▶ [WHAT YOU WILL DO]:
(1) Answer these questions from the spotted owl article.
(a) How many spotted owls remain in British Columbia?
(b) Where is the study led by David Wiens based?
(c) During the logging boom of which decade did the owl bring the Endangered Species Act into play?
(2) Using the spotted owl article, decide whether each statement agrees with it. Answer yes or no and quote the words that settle it.
(a) Logging once disturbed the spotted owls inside Olympic National Park.
(b) In Oregon's woods, barred owls now outnumber spotted owls more than 2-to-1.
(c) Eric Forsman is a National Park Service biologist.
(3) Carry on the spotted owl article past its final sentence.

▶ [PASSAGE SHOWN]:
Spotted owl wanes despite protection
OLYMPIC NATIONAL PARK, Wash. – Two decades after the wrenching drive to save an obscure bird divided Americans and reshaped the economy of the Pacific Northwest, the northern spotted owl is disappearing anyway.
Even the most optimistic biologists now admit that the docile owl – revered and reviled as one of the more contentious symbols the nation has known – will probably never fully recover.
Intensive logging of the spotted owl’s old-growth forest home threw the first punch that sent the species reeling. But the knockout blow is coming from a direction that scientists who drew up plans to save the owl didn’t count on: nature itself.
The versatile and voracious barred owl is proving far more adept at getting rid of the smaller owl than the Endangered Species Act was at saving it:
•Fewer than 25 spotted owls remain in British Columbia, the northern fringe of its range – and where barred owls first moved into the West. Biologists say the best hope for Canada’s spotted owls would be for zoos to capture and breed them, and perhaps someday return them to the wild.
•Spotted owls are vanishing inside Olympic National Park, where logging never disturbed them. A biologist looking for them says it sometimes seems like searching for the long-lost ivory-billed woodpecker. Barred owl numbers, though, are “through the roof.”
•Researchers fitting owls with radio transmitters and tracking them in Oregon’s woods are finding more barred owls than anyone realized. A few decades ago, no barred owls existed there; now they outnumber spotted owls more than 2-to-1.
“It looks like we may have really underestimated the number of barred owls,” said David Wiens, a leader of the study based at Oregon State University.
Eric Forsman, a U.S. Forest Service biologist whose research put the spotted owl on the map, is helping oversee the study with Wiens. “I think we’re going to be depressed when it’s all over,” Forsman said.
The spotted owl was not the only reason for protecting Northwest forests, but it was the trigger. With its dependence on towering old trees, the owl brought the Endangered Species Act into play during the logging boom of the 1980s. Judges finally put a stop to the cutting that threatened it.

▶ [INFORMATION SHOWN]:
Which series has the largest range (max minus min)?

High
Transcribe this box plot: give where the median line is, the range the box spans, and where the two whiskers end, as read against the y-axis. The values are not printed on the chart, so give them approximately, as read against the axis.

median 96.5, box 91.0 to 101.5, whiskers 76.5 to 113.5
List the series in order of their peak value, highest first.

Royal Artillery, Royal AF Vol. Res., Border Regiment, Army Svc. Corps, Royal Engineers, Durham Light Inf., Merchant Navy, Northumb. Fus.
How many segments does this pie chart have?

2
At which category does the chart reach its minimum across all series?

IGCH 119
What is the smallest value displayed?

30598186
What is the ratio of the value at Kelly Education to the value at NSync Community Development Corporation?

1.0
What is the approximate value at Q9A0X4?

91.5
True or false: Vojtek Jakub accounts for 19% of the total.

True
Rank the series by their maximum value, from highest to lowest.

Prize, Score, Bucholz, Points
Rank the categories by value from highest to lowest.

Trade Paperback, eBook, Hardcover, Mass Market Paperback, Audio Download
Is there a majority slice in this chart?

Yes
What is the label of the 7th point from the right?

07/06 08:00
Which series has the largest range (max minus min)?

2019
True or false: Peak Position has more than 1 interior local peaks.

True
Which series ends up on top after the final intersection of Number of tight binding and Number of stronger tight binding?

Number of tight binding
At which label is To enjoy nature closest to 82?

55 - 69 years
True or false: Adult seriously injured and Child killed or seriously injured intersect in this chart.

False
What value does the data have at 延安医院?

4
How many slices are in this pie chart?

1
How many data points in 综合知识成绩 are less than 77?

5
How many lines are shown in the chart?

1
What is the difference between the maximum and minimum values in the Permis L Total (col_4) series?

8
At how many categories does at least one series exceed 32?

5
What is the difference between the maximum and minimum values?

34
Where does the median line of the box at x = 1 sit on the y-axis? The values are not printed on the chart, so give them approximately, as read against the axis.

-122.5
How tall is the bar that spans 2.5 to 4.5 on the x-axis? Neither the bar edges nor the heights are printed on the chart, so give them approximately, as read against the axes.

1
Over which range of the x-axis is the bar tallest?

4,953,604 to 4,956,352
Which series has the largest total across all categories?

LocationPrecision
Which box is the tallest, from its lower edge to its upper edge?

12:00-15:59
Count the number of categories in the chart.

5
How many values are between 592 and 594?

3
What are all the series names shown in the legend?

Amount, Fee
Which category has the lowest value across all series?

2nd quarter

▶ [RESULTS IN ORDER]:
(1)
(a) Fewer than 25.
(b) Oregon State University.
(c) The 1980s.

(2)
(a) No: "where logging never disturbed them."
(b) Yes: "now they outnumber spotted owls more than 2-to-1."
(c) No: "a U.S. Forest Service biologist"

(3)
Sawmills were shut; thousands of loggers lost jobs. Technology and global trade were altering the timber industry at the same time, eliminating jobs, too, but the spotted owl came to embody a sharp and, for many, painful break from the region’s proud logging history.
Rural restaurants put spotted owls on their menus, and parade marchers burned the reclusive bird in effigy. T-shirts and bumper stickers urged: “Save a logger, eat an owl.”
“The spotted owl was really just a symbol for a much broader ecological and political debate,” Forsman said. “Regardless of what happens to the spotted owl, I don’t think that debate will change.”
Given enough protected forests, biologists thought, the spotted owl would rebound. They did not foresee competition moving in so fast.
The Endangered Species Act does not allow giving up on spotted owls. So federal biologists, under a new owl recovery plan, want to launch an assault on barred owls – shooting them out of some patches of forest to see whether it helps spotted owls.
But will that work any better?
“Unless you are prepared to remove barred owls forever, I don”t think it’s realistic,” Forsman said. “At best, we’re going to end up with some considerably reduced population. At worst, who knows? All species eventually go extinct. … That certainly could be the worst-case scenario, yes.”